Here, throwing muck is Deepavali indulgence

People throw muck at each other, literally or otherwise, when they spar over an issue. It’s hardly serious and the occassion in only a Deepavali revelry that unites people from different communities at this village in Tamil Nadu, on the border with Karnataka.  

Cow dung is piled up by dawn on the day after the festival by the side of the Beerappa temple at Gumutapura at Talavadi in Satyamangala taluk of Erode district. The youth in the village toil the previous night to collect cattle excrement of giant proportions and transport it to the temple in bullock carts and tractors. 

Called ‘Gore Habba,’ it is a festival of Kannadigas in the village. The free-for-all begins once the ‘kondigekara’ or ‘chadikora’ (one who carries tales) arrives and the temple priest offers pooja to the pile of dung.

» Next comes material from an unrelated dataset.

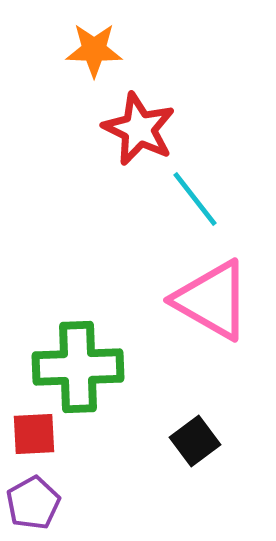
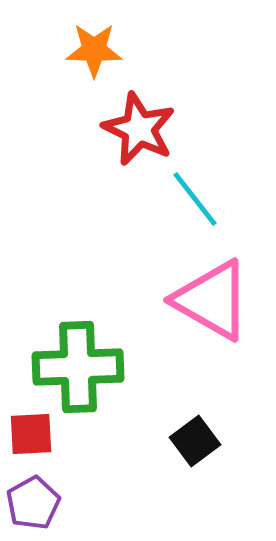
red square: moved 3 px left
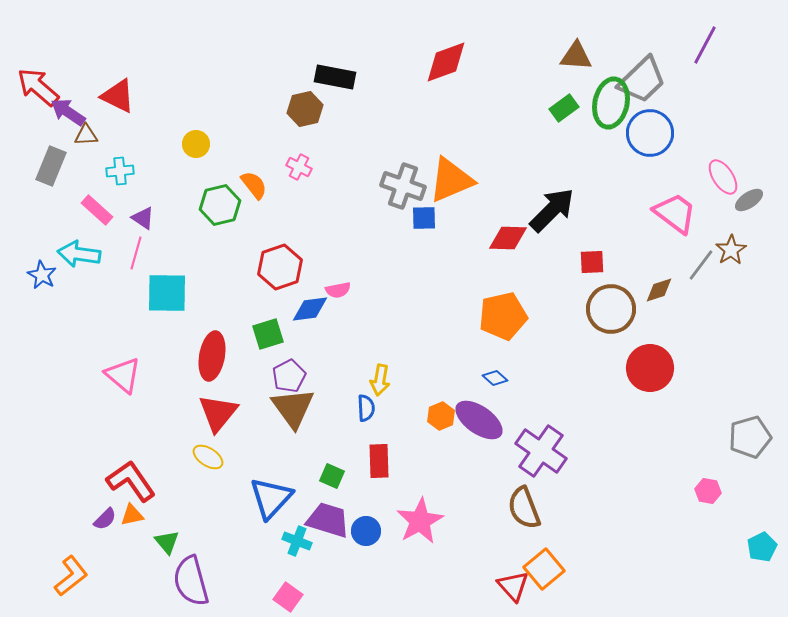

The priest is suddenly a man possessed by the spirit of the deity. Children and youth start throwing dung at each other recklessly, after performing pooja to the deity Karappa and washing the feet of a donkey. The ‘chadikora,’ wearing moustache and beard made of grass, is brought to the Beerappa temple in a procession on the back of the donkey.

Once the youths have their fill of the revelry, an effigy of the ‘chadikora’ made of broomstick grass is taken to a nearby hillock and set ablaze. This is followed by sacrificing chicken. The revellers then head to the village tank to wash off all the dung. They return to the temple and abuse the ‘chadikora’ in foul language.

Village elders claim the ritual strengthens the bond between residents. The practise originally began a hundred years ago, following the death of a servant from the north by name Devaragudda, who worked at Kalegowda’s house.

When Devaragudda passes away, his belongings are thrown out of the house, into a heap of dung. A Shiva ‘linga’ appears there, and when a bullock cart runs over it, the ‘linga’ bleeds.

Soon, the village elders are ordained by Devaragudda in their dreams to observe the annual ritual. The Beerappa temple took shape thereafter at the spot of the dung heap.